Wednesday 19 june.
It's very unusually a midweek US holiday today. Often the currencies slowly grind in the prevailing direction in quiet market. There is nothing wrong with placing a trade during holiday hours, but it's a case of being aware if the brokers spreads widen.
Personally, I will most likely sit on the sidelines and await the 'potential catalyst' BOE interest rate decision.
In the meantime, here is my 'snap shot' of the current fundamentals:
Risk environment: with the S&P holding steady around all time highs, a US 'soft landing' is well and truly being priced in. And barring occasional 'political fears' / 'recession fears' or an 'out of the blue fear' we haven't even thought of, I currently expect the risk environment to remain generally positive over the coming months.
USD: US data is slowly starting to soften and 'negate' hawkish FED rhetoric. It currently appears September is the likely date of the first rate cut. And the market is happy with that. I currently expect the USD to end the year weaker than it is now. But when 'strong data' is released, bouts of USD strength will provide occasional 'catalyst' long trades.

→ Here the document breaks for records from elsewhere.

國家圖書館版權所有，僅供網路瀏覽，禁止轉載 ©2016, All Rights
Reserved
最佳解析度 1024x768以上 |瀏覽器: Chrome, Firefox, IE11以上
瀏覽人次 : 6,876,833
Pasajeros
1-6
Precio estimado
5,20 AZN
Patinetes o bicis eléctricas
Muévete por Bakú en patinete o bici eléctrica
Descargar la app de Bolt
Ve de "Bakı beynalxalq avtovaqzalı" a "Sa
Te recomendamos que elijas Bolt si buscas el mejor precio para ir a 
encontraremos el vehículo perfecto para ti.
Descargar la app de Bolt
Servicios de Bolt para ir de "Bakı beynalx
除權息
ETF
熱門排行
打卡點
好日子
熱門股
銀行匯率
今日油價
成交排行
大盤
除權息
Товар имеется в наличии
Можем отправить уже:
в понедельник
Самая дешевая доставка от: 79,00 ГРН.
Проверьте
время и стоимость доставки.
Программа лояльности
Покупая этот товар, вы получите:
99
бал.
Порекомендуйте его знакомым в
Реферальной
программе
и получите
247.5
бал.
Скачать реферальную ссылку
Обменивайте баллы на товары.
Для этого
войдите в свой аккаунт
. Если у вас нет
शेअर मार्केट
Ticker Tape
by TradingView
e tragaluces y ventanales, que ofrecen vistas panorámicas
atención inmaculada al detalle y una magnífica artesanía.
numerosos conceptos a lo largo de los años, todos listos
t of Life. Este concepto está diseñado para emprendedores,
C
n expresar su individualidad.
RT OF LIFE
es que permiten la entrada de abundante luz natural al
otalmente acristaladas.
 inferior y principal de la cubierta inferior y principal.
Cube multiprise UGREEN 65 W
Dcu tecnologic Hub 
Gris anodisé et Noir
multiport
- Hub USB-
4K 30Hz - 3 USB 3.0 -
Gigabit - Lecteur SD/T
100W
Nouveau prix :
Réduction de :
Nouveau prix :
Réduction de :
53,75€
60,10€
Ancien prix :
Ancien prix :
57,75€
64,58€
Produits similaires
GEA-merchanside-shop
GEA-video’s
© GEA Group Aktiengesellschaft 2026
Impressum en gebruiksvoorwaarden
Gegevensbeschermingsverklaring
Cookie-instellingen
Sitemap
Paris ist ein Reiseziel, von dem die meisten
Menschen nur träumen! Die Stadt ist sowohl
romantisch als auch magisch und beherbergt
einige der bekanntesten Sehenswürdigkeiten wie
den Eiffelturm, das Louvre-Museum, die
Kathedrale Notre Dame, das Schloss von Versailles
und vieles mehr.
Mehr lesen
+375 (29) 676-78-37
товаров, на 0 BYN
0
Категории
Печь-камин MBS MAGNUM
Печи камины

JPY: My preferred trade of choice is still JPY short 'interest rate differential'. The yen will have periods of strength, whether through 'intervention', 'jawboning' another possible rate hike or a 'risk off' event. But over the medium to long term, the interest rate differential should keep the yen weak.
AUD: it's been a particularly good week for the AUD so far following the 'still hawkish' RBA. With inflation still high in Australia, early 2025 appears to be the timing of the first rate cut. Potential headwinds could come from china, commodity prices or periods of risk off. But currently the AUD is my preferred long of choice.
NZD: almost a carbon copy of AUD, although signs of the economy slowing has knocked sentiment a little, the RBNZ is still hawkish. And the NZD remains high on the 'to long list'.
CAD: A slowing Canadian economy with a BOC which has already cut rates and maintained a dovish stance puts the CAD firmly on the 'to short list'. Although periods of 'fake strength' could emerge if the price of oil suddenly rises or if the USD gains strength and takes the CAD with it due to geographical proximity.
GBP: The UK economy has held up remarkably well to extremely high inflation, which slowly appears to be dropping and a UK soft landing is on the cards when it once looked very unlikely. Tomorrows rate decision will be interesting, any deviation from an August rate cut could create a short term GBP 'catalyst' opportunity. But in the main, the pound remains a good 'risk on' long trade.
EUR: following a 'hawkish cut', all was quite serene in Europe as a 'soft landing' looks likely. But political uncertainty in France has rocked the boat and there may be incoming EUR opportunities according to whichever political party has the upper hand.
CHF: A 'dovish cut' in March provided excellent short CHF opportunities. But the last couple of weeks has seen a period of Swiss Franc strength I can't quite put my finger on. But all in all, the CHF remains an 'interest rate differential' short trade. Especially if the SNB cut rates again during Thursday's European session.